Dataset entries

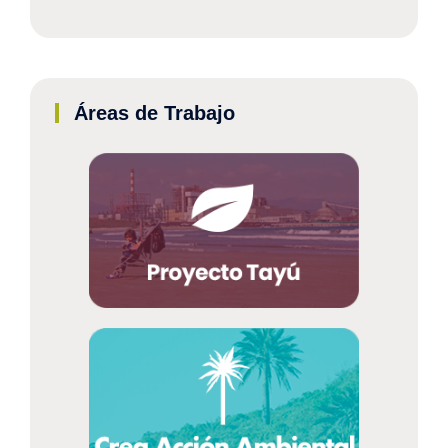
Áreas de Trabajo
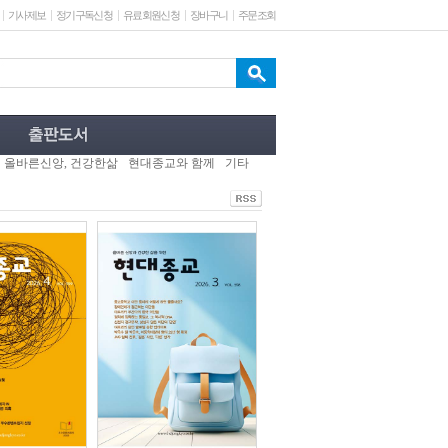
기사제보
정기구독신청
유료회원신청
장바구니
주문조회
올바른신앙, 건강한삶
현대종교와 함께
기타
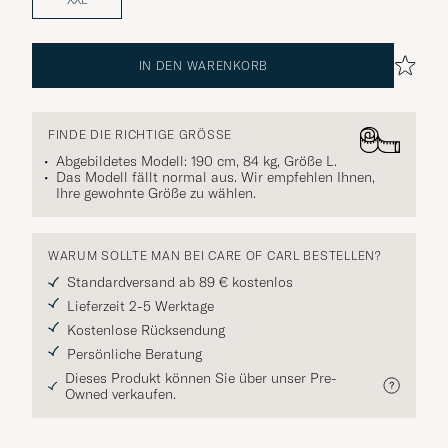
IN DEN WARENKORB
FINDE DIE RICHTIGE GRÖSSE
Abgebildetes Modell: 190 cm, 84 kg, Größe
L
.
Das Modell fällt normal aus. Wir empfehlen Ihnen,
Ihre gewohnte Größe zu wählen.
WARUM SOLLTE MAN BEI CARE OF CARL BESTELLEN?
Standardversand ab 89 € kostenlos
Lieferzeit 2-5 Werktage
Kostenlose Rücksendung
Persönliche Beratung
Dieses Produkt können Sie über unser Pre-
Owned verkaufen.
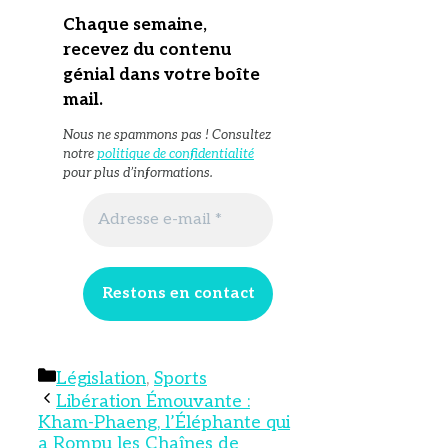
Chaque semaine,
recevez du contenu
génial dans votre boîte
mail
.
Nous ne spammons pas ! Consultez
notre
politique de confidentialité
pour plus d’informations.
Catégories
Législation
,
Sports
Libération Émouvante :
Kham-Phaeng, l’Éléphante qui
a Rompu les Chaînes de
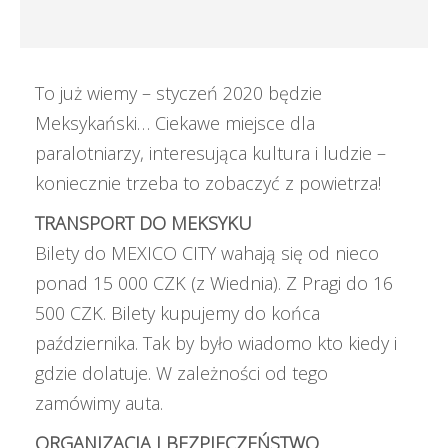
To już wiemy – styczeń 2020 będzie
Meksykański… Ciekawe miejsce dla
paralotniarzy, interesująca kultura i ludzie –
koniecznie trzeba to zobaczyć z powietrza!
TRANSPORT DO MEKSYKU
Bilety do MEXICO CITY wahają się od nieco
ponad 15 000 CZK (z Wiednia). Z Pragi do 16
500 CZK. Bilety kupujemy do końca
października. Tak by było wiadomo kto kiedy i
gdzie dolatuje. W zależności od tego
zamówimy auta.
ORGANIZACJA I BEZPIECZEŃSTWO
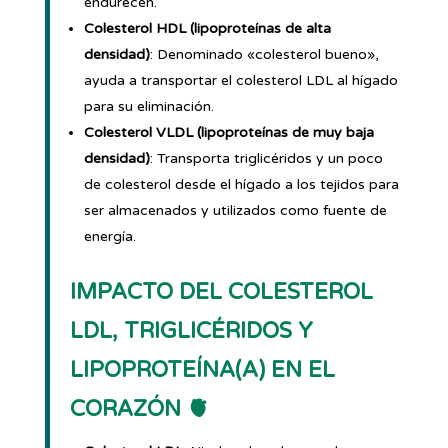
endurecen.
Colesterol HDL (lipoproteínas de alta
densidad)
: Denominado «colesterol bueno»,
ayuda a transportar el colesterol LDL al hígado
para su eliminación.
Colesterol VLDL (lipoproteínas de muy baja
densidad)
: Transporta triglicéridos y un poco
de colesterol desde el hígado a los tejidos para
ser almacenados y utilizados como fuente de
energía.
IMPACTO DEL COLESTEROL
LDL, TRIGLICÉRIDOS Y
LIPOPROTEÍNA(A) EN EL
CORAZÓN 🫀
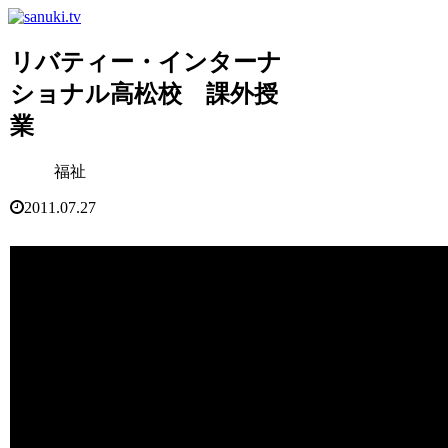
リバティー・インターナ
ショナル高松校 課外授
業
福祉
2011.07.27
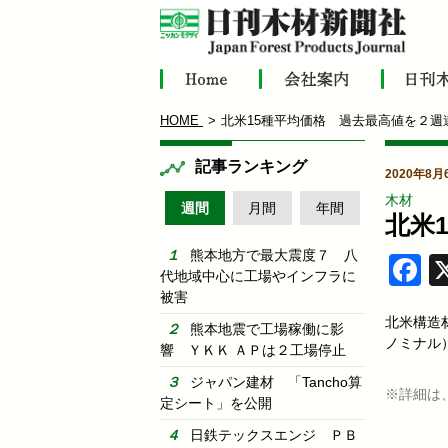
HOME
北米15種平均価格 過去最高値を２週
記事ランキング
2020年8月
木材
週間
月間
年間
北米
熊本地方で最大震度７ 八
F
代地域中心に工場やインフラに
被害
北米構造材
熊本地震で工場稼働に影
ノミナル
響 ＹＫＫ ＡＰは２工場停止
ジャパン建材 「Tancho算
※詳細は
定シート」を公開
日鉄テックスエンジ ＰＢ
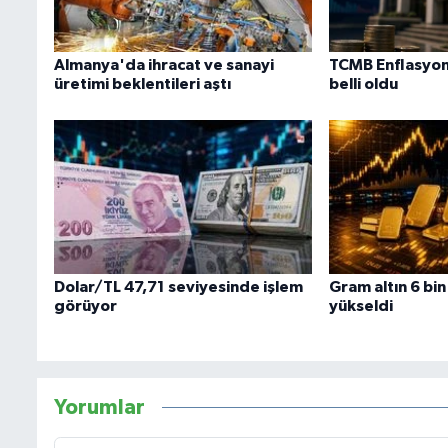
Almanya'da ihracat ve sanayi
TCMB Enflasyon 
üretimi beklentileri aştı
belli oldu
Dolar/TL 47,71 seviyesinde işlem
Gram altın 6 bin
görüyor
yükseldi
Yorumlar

PROBLEM DESCRIPTION |
An exact copy of the lines above, from the one containing "paralotniarzy, interesująca kultura" down to the one containing "października. Tak by było wiadomo kto kiedy i" and including both, is the whole answer; retype it and nothing else.

WRITTEN SOLUTION |
paralotniarzy, interesująca kultura i ludzie –
koniecznie trzeba to zobaczyć z powietrza!
TRANSPORT DO MEKSYKU
Bilety do MEXICO CITY wahają się od nieco
ponad 15 000 CZK (z Wiednia). Z Pragi do 16
500 CZK. Bilety kupujemy do końca
października. Tak by było wiadomo kto kiedy i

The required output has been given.